What is a fast method to check if one list is a sublist of a bigger one? For example, in my case,

`A = [1, 2, 2, 3]`

is a subset of `B = [1, 2, 2, 3, 4]`

, but A is not a subset of `C = [1, 2, 3, 4]`

since one of the 2’s in A is missing in C.

What is a fast method to check if one list is a sublist of a bigger one? For example, in my case,

`A = [1, 2, 2, 3]`

is a subset of `B = [1, 2, 2, 3, 4]`

, but A is not a subset of `C = [1, 2, 3, 4]`

since one of the 2’s in A is missing in C.

edit: premature send

Can you make use of sets? `set(A) <= set(B)`

is extremely efficient. Perhaps, since duplicates seem to matter, `collections.Counter()`

can serve as a multiset.

Can’t use sets because the containers I’m working with may contain duplicate elements. But multisets can contain duplicates?

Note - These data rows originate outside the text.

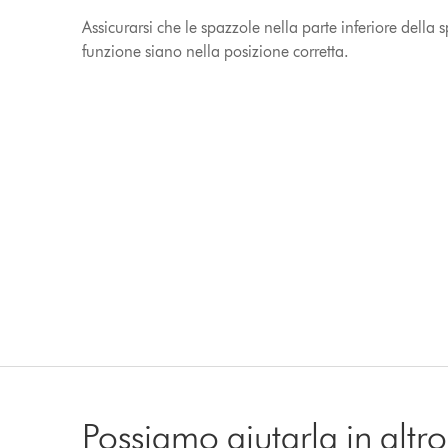
Assicurarsi che le spazzole nella parte inferiore dell
funzione siano nella posizione corretta.
Possiamo aiutarla in alt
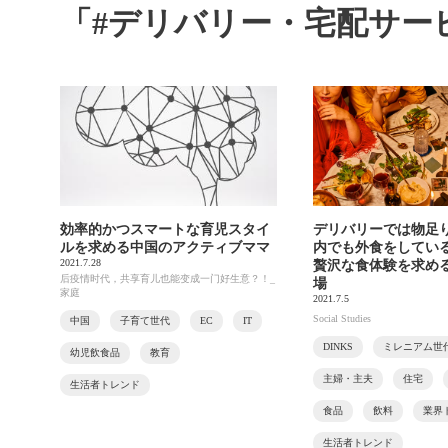
「#デリバリー・宅配サー
効率的かつスマートな育児スタイ
デリバリーでは物足
ルを求める中国のアクティブママ
内でも外食をしてい
2021.7.28
贅沢な食体験を求め
后疫情时代，共享育儿也能变成一门好生意？！_
場
家庭
2021.7.5
Social Studies
中国
子育て世代
EC
IT
DINKS
ミレニアム世
幼児飲食品
教育
主婦・主夫
住宅
生活者トレンド
食品
飲料
業界
生活者トレンド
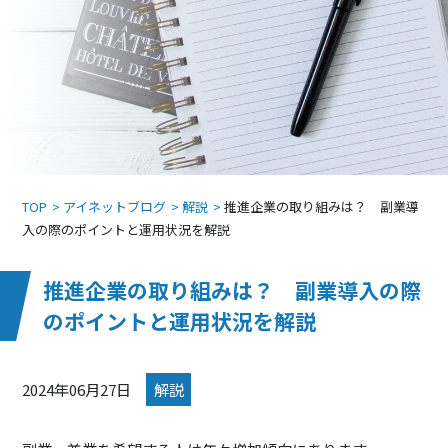
TOP
アイネットブログ
解説
推進企業の取り組みは？ 副業導
入の際のポイントと運用状況を解説
推進企業の取り組みは？ 副業導入の際
のポイントと運用状況を解説
2024年06月27日
解説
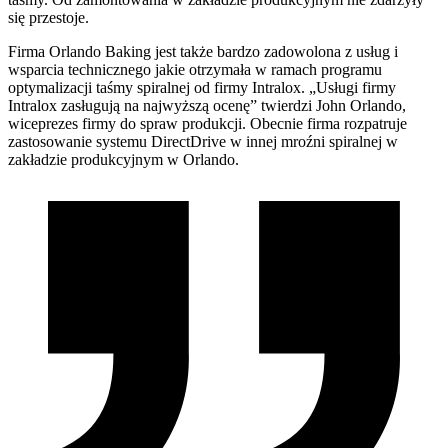
się przestoje.
Firma Orlando Baking jest także bardzo zadowolona z usług i
wsparcia technicznego jakie otrzymała w ramach programu
optymalizacji taśmy spiralnej od firmy Intralox. „Usługi firmy
Intralox zasługują na najwyższą ocenę” twierdzi John Orlando,
wiceprezes firmy do spraw produkcji. Obecnie firma rozpatruje
zastosowanie systemu DirectDrive w innej mroźni spiralnej w
zakładzie produkcyjnym w Orlando.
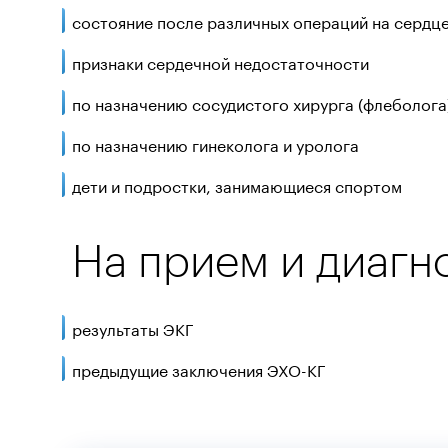
состояние после различных операций на сердц
признаки сердечной недостаточности
по назначению сосудистого хирурга (флеболога
по назначению гинеколога и уролога
дети и подростки, занимающиеся спортом
На прием и диагн
результаты ЭКГ
предыдущие заключения ЭХО-КГ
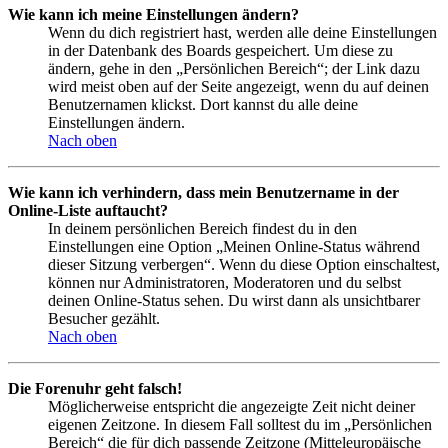
Wie kann ich meine Einstellungen ändern?
Wenn du dich registriert hast, werden alle deine Einstellungen
in der Datenbank des Boards gespeichert. Um diese zu
ändern, gehe in den „Persönlichen Bereich“; der Link dazu
wird meist oben auf der Seite angezeigt, wenn du auf deinen
Benutzernamen klickst. Dort kannst du alle deine
Einstellungen ändern.
Nach oben
Wie kann ich verhindern, dass mein Benutzername in der
Online-Liste auftaucht?
In deinem persönlichen Bereich findest du in den
Einstellungen eine Option „Meinen Online-Status während
dieser Sitzung verbergen“. Wenn du diese Option einschaltest,
können nur Administratoren, Moderatoren und du selbst
deinen Online-Status sehen. Du wirst dann als unsichtbarer
Besucher gezählt.
Nach oben
Die Forenuhr geht falsch!
Möglicherweise entspricht die angezeigte Zeit nicht deiner
eigenen Zeitzone. In diesem Fall solltest du im „Persönlichen
Bereich“ die für dich passende Zeitzone (Mitteleuropäische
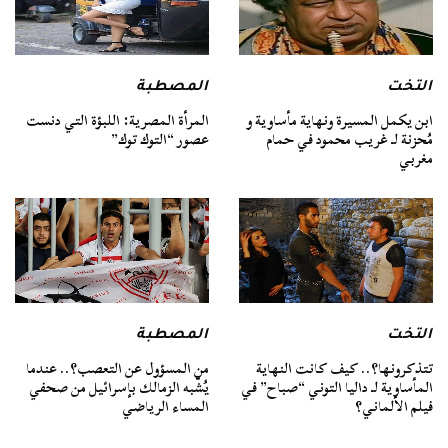
التخت
المصطبة
ابن يكمل المسيرة ونهاية مأساوية و
المرأة المصرية: اللبؤة التي دنست
مُحزنة لـ غريب محمود في حمام
عصور “التوك توك”
مغربي
التخت
المصطبة
تتذكرونها؟.. كيف كانت النهاية
من المسؤول عن التعصب؟.. عندما
المأساوية لـ داليا التوني “صباح” في
يُشّبه الزمالك بإسرائيل من صحفي
فيلم الألماني؟
المساء الرياضي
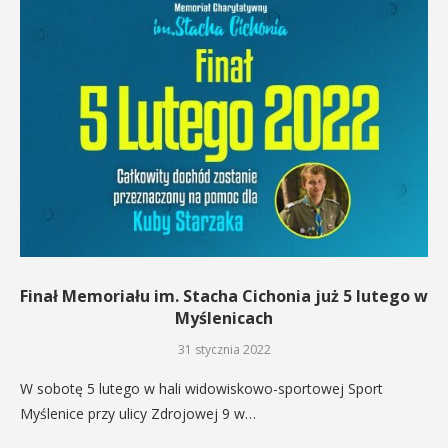
Finał Memoriału im. Stacha Cichonia już 5 lutego w
Myślenicach
31 stycznia 2022
W sobotę 5 lutego w hali widowiskowo-sportowej Sport
Myślenice przy ulicy Zdrojowej 9 w…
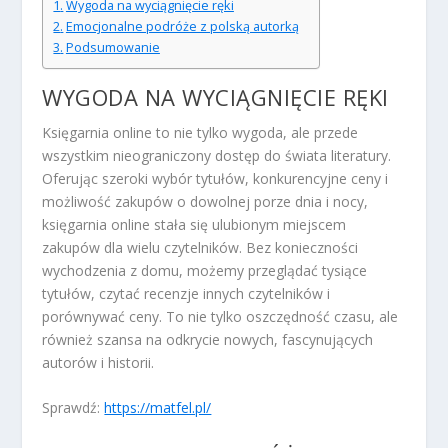
Wygoda na wyciągnięcie ręki
Emocjonalne podróże z polską autorką
Podsumowanie
WYGODA NA WYCIĄGNIĘCIE RĘKI
Księgarnia online to nie tylko wygoda, ale przede
wszystkim nieograniczony dostęp do świata literatury.
Oferując szeroki wybór tytułów, konkurencyjne ceny i
możliwość zakupów o dowolnej porze dnia i nocy,
księgarnia online stała się ulubionym miejscem
zakupów dla wielu czytelników. Bez konieczności
wychodzenia z domu, możemy przeglądać tysiące
tytułów, czytać recenzje innych czytelników i
porównywać ceny. To nie tylko oszczędność czasu, ale
również szansa na odkrycie nowych, fascynujących
autorów i historii.
Sprawdź:
https://matfel.pl/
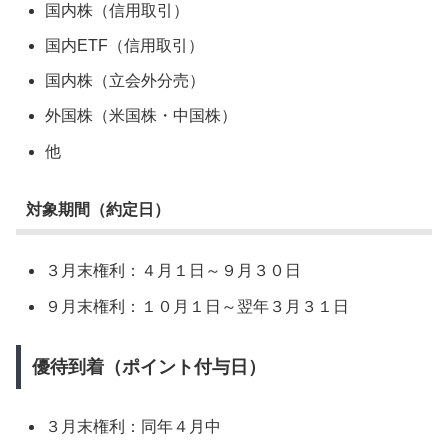
国内株（信用取引）
国内ETF（信用取引）
国内株（立会外分売）
外国株（米国株・中国株）
他
対象期間（約定日）
３月末権利：４月１日～９月３０日
９月末権利：１０月１日～翌年３月３１日
優待到着（ポイント付与日）
３月末権利：同年４月中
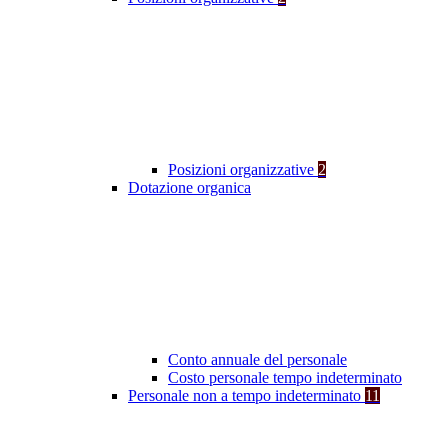
Posizioni organizzative
2
Dotazione organica
Conto annuale del personale
Costo personale tempo indeterminato
Personale non a tempo indeterminato
11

If all the numbers are non-negative ints, you can use numpy.bincount:

```
import numpy as np
A = [1, 2, 2, 3]
B = [1, 2, 2, 3, 4]
C = [1, 2, 3, 4]
cA = np.bincount(A)
cB = np.bincount(B)
cC = np.bincount(C)
def is_subset(ca, cb):
return len(ca) <= len(cb) and (ca <= cb[:len(ca)]).all()
print(is_subset(cA, cB)) # True
print(is_subset(cA, cC)) # False
```

Are the lists always sorted, as in your examples?

For sorted lists A and B, iterate an index through list B, to find the first occurrence at index i, of A[0] in B, i.e. B[i] == A[0].

So:

```
def is_sorted_sublist_of_sorted(A, B):
# TODO: reimplement using bisect.py
i = B.index(A[0])
for x, y in itertools.zip_longest(A, B[i:], fillvalue=float('nan')):
if x != y:
return False
return True
```

Your title says “sublist”, but your text says “subset”. OTOH, your examples are sets not lists, so I’ll assume list.

If also “sublist” means consecutive and anywhere (so that `[2,2,3]`

is a sublist of `B`

but `[1,3,4]`

is not a sublist of `B`

, then we are just dealing with the same problem as string search (as in `str.find`

), but with integers instead of characters.

For this, I like Boyer-Moore. There is a set-up cost proportional to the target size (squared?), but it is fast if the target sequence is a lot shorter than the searched sequence, or you use the same target on a lot of searched sequences.

By definition, yes. There isn’t a specific multi-set implementation provided, but `collections.Counter`

can function that way. They don’t implement comparison operators with the meaning that sets do, but we can do it more explicitly:

```
from collections import Counter
def is_sublist(x, y):
cx, cy = Counter(x), Counter(y)
cy.subtract(cx)
return min(cy.values()) >= 0
```

1 Like

Counters do support comparison operators in expected manner. So you can simplify the code a and just return Counter(y) >= Counter(x)

Ah, it looks like this was added in 3.10:

```
$ python3.10
Python 3.10.14 (main, May 2 2024, 15:07:09) [GCC 9.4.0] on linux
Type "help", "copyright", "credits" or "license" for more information.
>>> from collections import Counter
>>> Counter() >= Counter()
True
>>>
$ python3.9
Python 3.9.19 (main, May 2 2024, 15:03:24)
[GCC 9.4.0] on linux
Type "help", "copyright", "credits" or "license" for more information.
>>> from collections import Counter
>>> Counter() >= Counter()
Traceback (most recent call last):
File "<stdin>", line 1, in <module>
TypeError: '>=' not supported between instances of 'Counter' and 'Counter'
```

If the input lists are always sorted as they are in your example then you can perform the test more cheaply as a subsequence test with an iterator:

```
def is_subsequence(a, b):
seq = iter(b)
return all(i in seq for i in a)
print(is_subsequence([1, 2, 2, 3], [1, 2, 2, 3, 4])) # outputs True
print(is_subsequence([1, 2, 2, 3], [1, 2, 3, 4])) # outputs False
```

1 Like

I have blogged this, but it depends on what you treat as “found”. I am looking for the elements of the sub-list in their given order, in the main list.